8.5     The Customer acknowledges and agrees that:


         8.5.1     Shuttlerock and/or its related companies may receive (directly or indirectly) payments or other              consideration from operators of Third Party Platforms which relate to, are based on, or arise from: (i) the placement (or entry into a contract or order for the placement) of creative ads supplied to the Customer by Shuttlerock on the Third Party Platform; and/or (ii) the performance or impact of such creative ads on the Third Party Platform; and

  
         8.5.2    Shuttlerock and/or its related companies (as the case may be) may retain all such payments and consideration in full without any obligation to account to the Customer for the same.

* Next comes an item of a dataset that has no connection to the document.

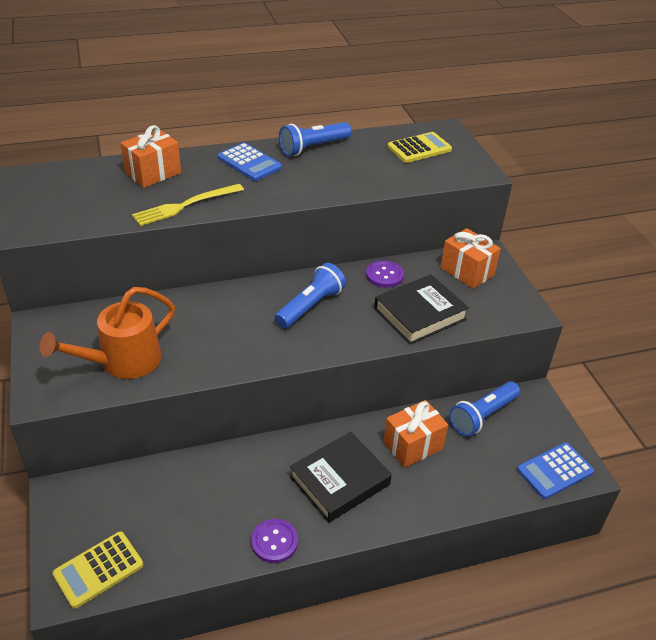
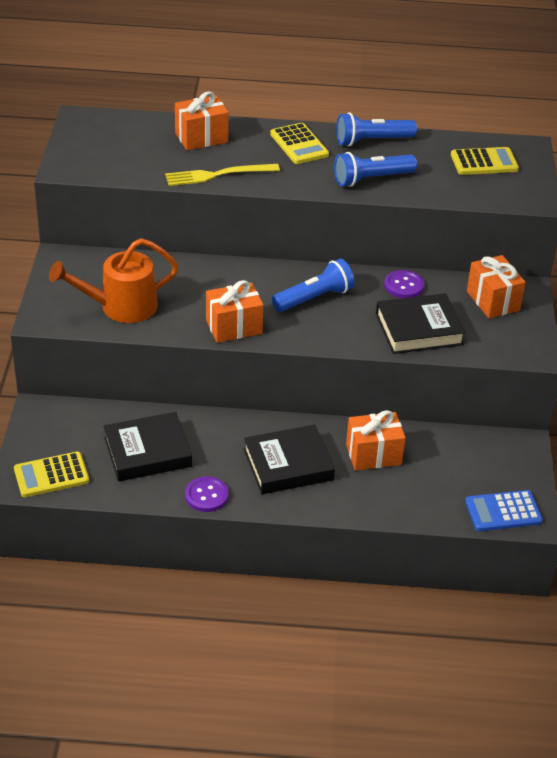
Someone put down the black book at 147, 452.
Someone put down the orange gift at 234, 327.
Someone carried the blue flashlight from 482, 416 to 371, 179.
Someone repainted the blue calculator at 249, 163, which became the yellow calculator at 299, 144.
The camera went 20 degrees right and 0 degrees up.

         In this clause 8.5, a "Third Party Platform" refers to any third party website, application or digital platform, including any social media platform or online marketplace.


9.    General
 

9.1.    Neither party will be liable for any act, omission or failure by it under these Terms if that act, omission or failure results directly from an event or circumstances beyond that party’s reasonable control (force majeure).

9.2.     No amendment to these Terms will be valid unless it is in writing and signed by Shuttlerock.

9.3.     Any waiver by a party of any of its rights or remedies under these Terms will be effective only if it is recorded in writing and signed by both parties.

9.4.     If a provision of these Terms is invalid, void, illegal or unenforceable the validity, existence, legality and enforceability of remaining provisions is not affected.

9.5.    These terms and conditions shall be governed by and construed in accordance with the laws of, and the parties submit to the exclusive jurisdiction of the courts of, the state or country in which the Shuttlerock legal entity that is a party to these Terms is incorporated, as follows:

9.5.1.   Shuttlerock, LLC - the State of Delaware; 


9.5.2.  Shuttlerock Limited - New Zealand; 


9.5.3.  Shuttlerock UK Limited - England and Wales;


9.5.4.  Shuttlerock Pte Ltd – Singapore; 


9.5.5.  Shuttlerock GmbH - the Federal Republic of Germany;

9.5.6.  Shuttlerock Pty Ltd - Australia.